Senior Google engineer James Damore wrote a memo criticizing the Google mantra that the underrepresentation of women in tech and leadership is solely caused by biases. He poses that there are scientific indications that biological traits may make women on average less interested or even less suitable for such roles. Note that he is very careful in underlining the “on average,” explicitly stating that there is an enormous overlap between the populations of men and women in all their attributes, and that people should not be assessed as the average of their groups, but on an individual level. He also explicitly states that he does not deny that sexism or biases exist, and that he values diversity and inclusion. His main issue is that he found that he is working in a psychologically unsafe environment, since even suggesting that anything but biases are the cause for different representations of men and women in the tech industry is cause for shaming and misrepresentation, and risks being fired.

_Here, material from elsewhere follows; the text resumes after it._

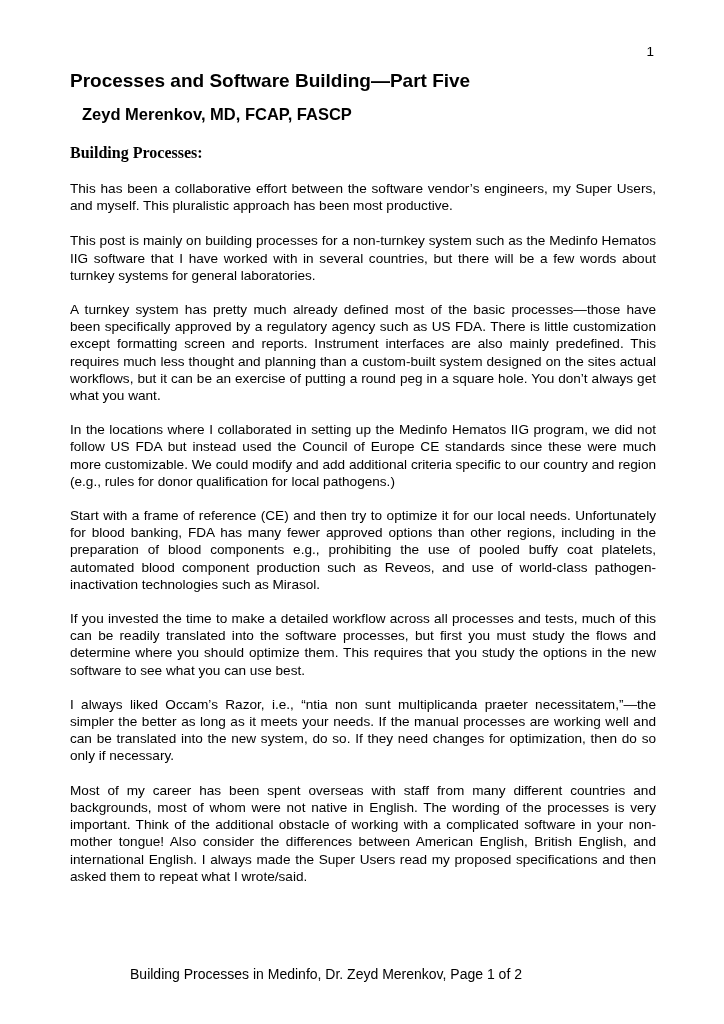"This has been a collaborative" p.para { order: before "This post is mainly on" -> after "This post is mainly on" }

Google promptly confirmed his statements by firing him for “perpetuating gender stereotypes.”
Contrary to many of those who accused James Damore of sexism, I read his 10-page document and examined the links he included (which, unfortunately or maliciously, were removed by Gizmodo when they republished his memo). It is a well-spoken treatise, in which the only sexist statement that I could find amounts to the suggestion that there are biological differences between men and women, and providing scientific support for that statement. I know that in many circles such a statement is considered sexist, but that means that in these circles scientific facts are considered sexist.
I do not agree with everything that Damore states, as I think some of the underlying science is oversimplified. But the point is not whether Damore is correct in everything that he says. The point is that bringing up viewpoints which challenge the reigning ideology should lead to an open discussion, not be a reason for getting fired.

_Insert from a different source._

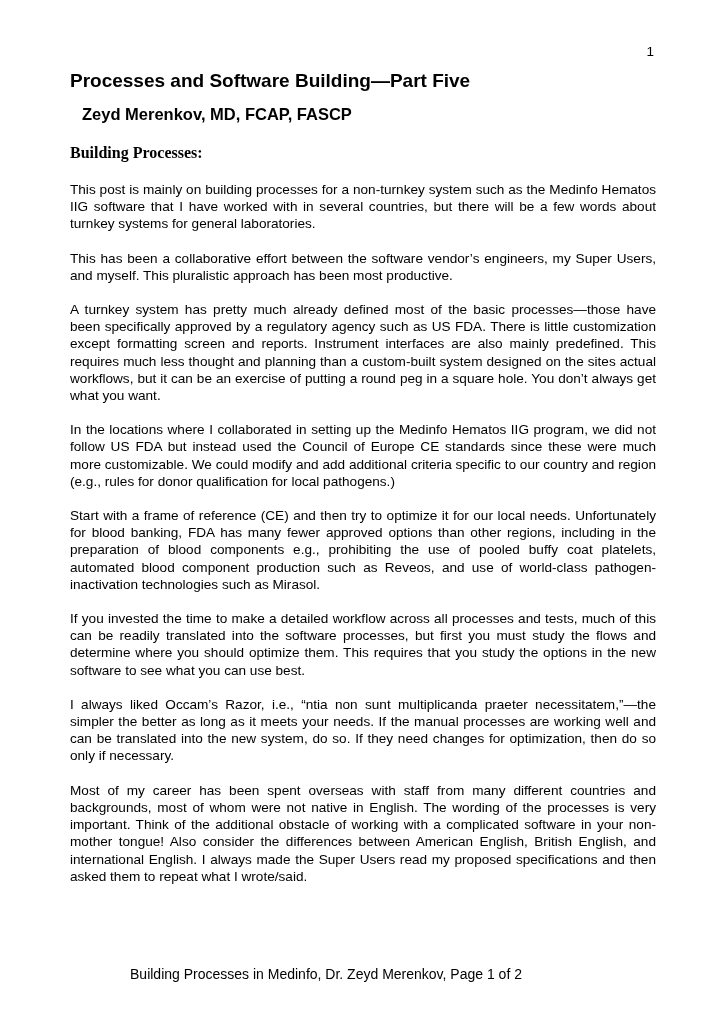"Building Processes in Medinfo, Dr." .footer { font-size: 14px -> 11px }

There is overwhelming scientific evidence that there are biological differences between men and women (it feels weird to even have to make such a statement — I mean, most people know how sexual reproduction works, right?). There is evidence that these biological differences lead to some innate differences in interests and aptitudes between men and women on average (emphasis on the “on average”). Even if you wish to marginalize the biological causes for the average differences in interests and aptitudes between men and women, these differences can be observed. That means that yes, the stereotypical man differs from the stereotypical women. It does not mean that every person is like the stereotype of their sex. It just partly explains the differences that we can observe on a population level. To what extent are these differences caused by biology, and to what extent are they the result of cultural biases? We don’t know. And if we are not allowed to have a discussion about it, we will never know, and we can never come to diversity programs which tackle the biases in an effective manner.
I have argued before that some of the enforced diversity programs that I have observed are misguided. I have been cautious in expressing that opinion, as I know it can lead to fast accusations of being sexist, which is a label that you better avoid. However, I still felt sufficiently safe in expressing that opinion as I think that I am working in an environment where people are at least willing to examine and discuss evidence rather than condemn automatically. Having to work in an environment where expressing a well-founded idea can lead to getting fired seems horrifying to me.
Science stops where ideology takes over. It seems to me that a company such as Google, which is founded on technical and scientific research, is doing itself a great disservice by trying to silence those who hold a contrary opinion or are trying to challenge ideas.